Wereldliteratuur/Welshe literatuur
Welshe literatuur (in de Welshe taal) is na de klassieke talen de oudste overgeleverde literatuur in Europa. De Welshe literaire traditie leeft nog steeds, en bestrijkt een periode vanaf de 6e eeuw tot nu. Tot op de dag van vandaag is het Welsh zoals het gesproken werd in de vroege middeleeuwen nog herkenbaar bij een aantal hedendaagse Welshe sprekers.
Literatuur uit Wales heeft een lange en rijke traditie waarvan we reeds sporen vinden vanaf de 6e eeuw.
Heroïsche poëzie
bewerkenHeroïsche poëten zetten de traditie verder van de Keltische barden. De bekendste dichters uit deze periode die in de volkstaal schreven waren Taleisin en Aneirin, die beiden ten tijde van de Angelsaksische invasie in Noordwest Brittannië (Strathclyde) leefden.
- Taliesin schreef gedichten over de ideale heerser Urien Rheged (Koning van Rheged) die zijn volk in tijden van oorlog beschermde met zijn dapperheid, en in vrede grootmoedig en genereus was.
- Aneirin is vooral bekend voor de "Y Gododdin", die de heldhaftigheid van de kleine groep krijgers in de Slag bij Catraeth (ca. 600 na Chr.) tegen een overmacht aan Angelsaksen eerde, een veldslag die ze ook verloren.
De saga's
bewerkenDe traditie van het lofdicht die werd ingezet door Aneirin en Taliesin werd in de 9e en 10e eeuw voortgezet door een aantal anonieme dichters.

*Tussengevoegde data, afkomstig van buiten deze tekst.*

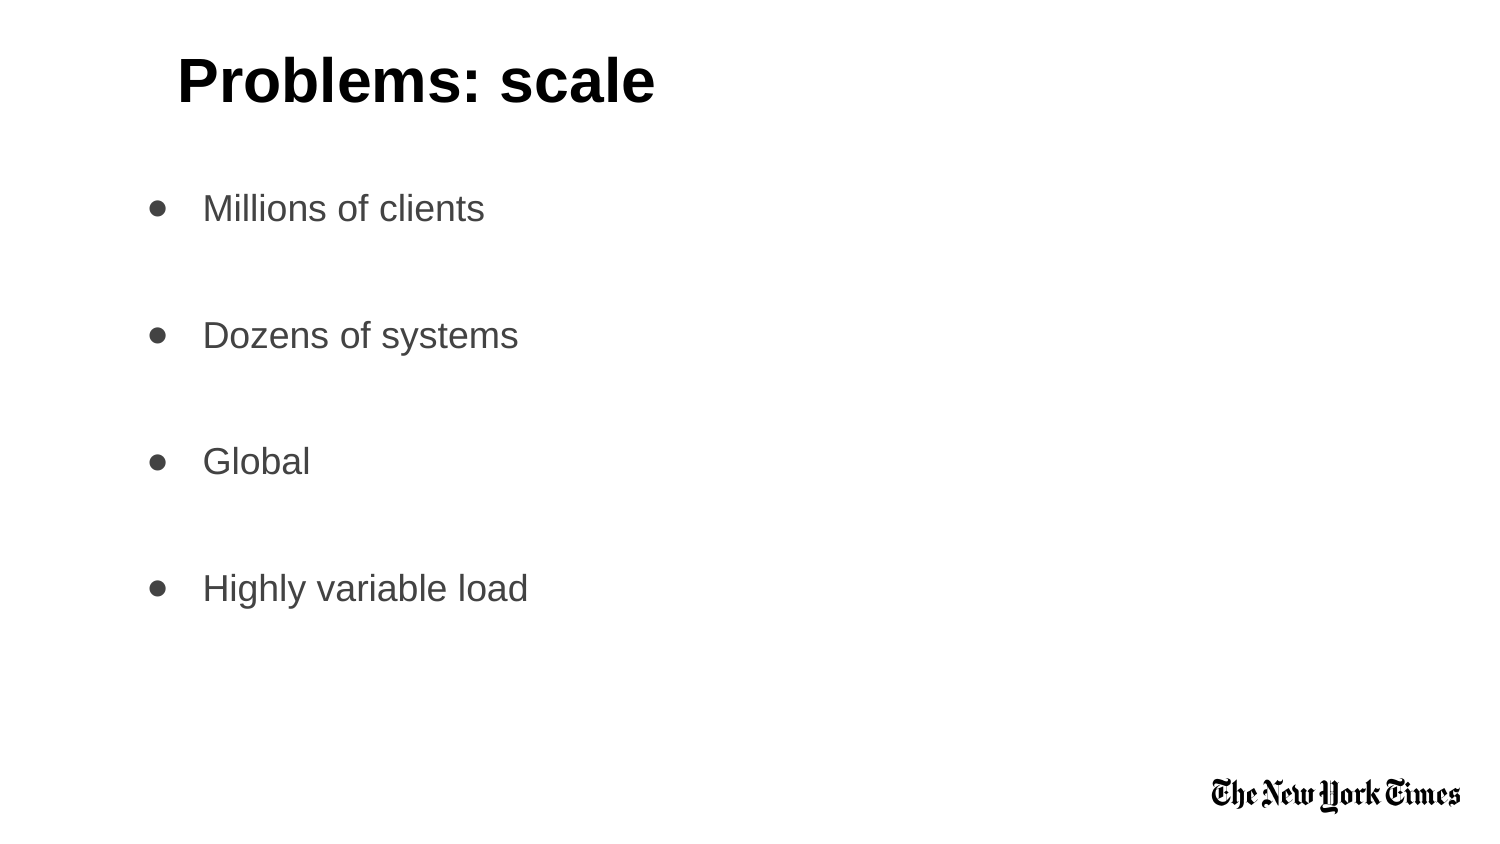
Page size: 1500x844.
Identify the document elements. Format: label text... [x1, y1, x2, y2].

picture [1199, 775, 1472, 816]
subtitle Millions of clients Dozens of systems Global Highly variable load [112, 117, 1388, 694]
title Problems: scale [112, 27, 1388, 117]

Hun onderwerpen zijn meestal personages en gebeurtenissen uit de zesde en zevende eeuw, tijdens de lange jaren van oorlog tegen de Angelsaksische invallers. Er zijn drie belangrijke cycli, groepen van gedichten die betrekking hebben op hetzelfde verhaalmateriaal:
- De "Llywarch Hen", over een oude man die zijn 24 zonen aanzet tot heroïsch gedrag tegenover de invallers.
- de "Heledd," over de dood van Cynddylan, koning van noordelijk Powys in de 7e eeuw, van wie het land werd verwoest door de Engelsen van Mercia.
- en de gedichten die gaan over de dood van Urien Rheged.
Arthuriana
bewerkenDe Normandische verovering van Wales leidde tot een literaire renaissance, niet alleen wat betreft de geschriften over geschiedenis, maar ook de teksten over recht, geneeskunde en geneeskunde, geografie, het leven van de heiligen en theologie. Enkele van deze werken waren origineel, maar bij de meeste ging het om directe vertalingen uit het Frans of het Engels. Teksten die ons zijn overgeleverd zijn het leven van St. Beuno en St. David, het Boek van de kluizenaar, en sommige mystieke werken. Veruit de grootste bijdrage van Normandisch Wales aan de wereldliteratuur, waren echter de werken bekend als de "Arthuriana".
Zo bevat de "Annales Cambriae" (geschreven omstreeks 1100) geschiedenissen over de periode 445-954, waarin Arthur een rol speelt in de strijd tegen de Saksen. In twee vroege gedichten, "Y Gododdin" en "Marwnad Cynddylan" werd Arthur al geëerd als waardig en moedig leider, en in het 13e eeuwse "Black Book of Carmarthen" en in "The Book of Taliesin" verschijnt hij als een legendarische held. Het vroegste proza over Arthur (in gelijk weke taal) dateert uit de laatste helft van de 11e eeuw: "Culhwch and Olwen". Een ander, moeilijk te interpreteren prozaverhaal over Arthur is het raadselachtige "Breuddwyd Rhonabwy" (De Droom van Rhonabwy) uit de 13e eeuw.
Veruit de bekendste van alle Normandisch-Welshe auteurs van die periode is Geoffrey van Monmouth (ca. 1090-1155) wiens in het Latijn geschreven Historia Regum Britanniae (Geschiedenis van de koningen van Brittannië) de basis werd voor een geheel nieuwe en indrukwekkende Europese literatuur van Arthurverhalen.